Goal of the exercise:
Please retype all of the data below, word for word.

Exercise data:
<<<<

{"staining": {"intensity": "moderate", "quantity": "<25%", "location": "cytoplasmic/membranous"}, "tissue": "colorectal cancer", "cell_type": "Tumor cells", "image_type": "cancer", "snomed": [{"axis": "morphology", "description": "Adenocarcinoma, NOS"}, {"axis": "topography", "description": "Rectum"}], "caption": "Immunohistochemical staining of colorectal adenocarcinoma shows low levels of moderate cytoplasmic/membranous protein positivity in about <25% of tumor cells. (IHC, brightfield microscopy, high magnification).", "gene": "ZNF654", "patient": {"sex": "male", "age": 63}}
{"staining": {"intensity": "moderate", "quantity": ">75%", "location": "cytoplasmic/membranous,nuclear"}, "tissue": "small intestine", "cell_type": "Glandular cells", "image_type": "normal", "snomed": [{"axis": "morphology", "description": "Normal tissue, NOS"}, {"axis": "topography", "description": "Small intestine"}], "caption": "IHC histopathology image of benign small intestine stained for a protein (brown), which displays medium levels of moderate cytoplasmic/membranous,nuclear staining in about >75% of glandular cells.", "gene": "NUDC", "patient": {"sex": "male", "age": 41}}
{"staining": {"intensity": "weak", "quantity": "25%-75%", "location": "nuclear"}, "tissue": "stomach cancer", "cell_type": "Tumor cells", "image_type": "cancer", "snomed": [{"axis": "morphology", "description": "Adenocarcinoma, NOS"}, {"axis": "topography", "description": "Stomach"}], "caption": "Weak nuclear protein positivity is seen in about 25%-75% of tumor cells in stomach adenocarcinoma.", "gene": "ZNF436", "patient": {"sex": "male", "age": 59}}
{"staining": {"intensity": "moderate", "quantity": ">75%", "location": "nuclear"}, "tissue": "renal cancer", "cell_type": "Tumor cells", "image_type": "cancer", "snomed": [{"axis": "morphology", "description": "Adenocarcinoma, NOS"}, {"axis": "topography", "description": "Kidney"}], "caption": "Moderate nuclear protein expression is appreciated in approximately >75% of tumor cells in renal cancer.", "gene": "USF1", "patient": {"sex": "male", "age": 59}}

>>>>

Worked solution:
{"staining": {"intensity": "moderate", "quantity": "<25%", "location": "cytoplasmic/membranous"}, "tissue": "colorectal cancer", "cell_type": "Tumor cells", "image_type": "cancer", "snomed": [{"axis": "morphology", "description": "Adenocarcinoma, NOS"}, {"axis": "topography", "description": "Rectum"}], "caption": "Immunohistochemical staining of colorectal adenocarcinoma shows low levels of moderate cytoplasmic/membranous protein positivity in about <25% of tumor cells. (IHC, brightfield microscopy, high magnification).", "gene": "ZNF654", "patient": {"sex": "male", "age": 63}}
{"staining": {"intensity": "moderate", "quantity": ">75%", "location": "cytoplasmic/membranous,nuclear"}, "tissue": "small intestine", "cell_type": "Glandular cells", "image_type": "normal", "snomed": [{"axis": "morphology", "description": "Normal tissue, NOS"}, {"axis": "topography", "description": "Small intestine"}], "caption": "IHC histopathology image of benign small intestine stained for a protein (brown), which displays medium levels of moderate cytoplasmic/membranous,nuclear staining in about >75% of glandular cells.", "gene": "NUDC", "patient": {"sex": "male", "age": 41}}
{"staining": {"intensity": "weak", "quantity": "25%-75%", "location": "nuclear"}, "tissue": "stomach cancer", "cell_type": "Tumor cells", "image_type": "cancer", "snomed": [{"axis": "morphology", "description": "Adenocarcinoma, NOS"}, {"axis": "topography", "description": "Stomach"}], "caption": "Weak nuclear protein positivity is seen in about 25%-75% of tumor cells in stomach adenocarcinoma.", "gene": "ZNF436", "patient": {"sex": "male", "age": 59}}
{"staining": {"intensity": "moderate", "quantity": ">75%", "location": "nuclear"}, "tissue": "renal cancer", "cell_type": "Tumor cells", "image_type": "cancer", "snomed": [{"axis": "morphology", "description": "Adenocarcinoma, NOS"}, {"axis": "topography", "description": "Kidney"}], "caption": "Moderate nuclear protein expression is appreciated in approximately >75% of tumor cells in renal cancer.", "gene": "USF1", "patient": {"sex": "male", "age": 59}}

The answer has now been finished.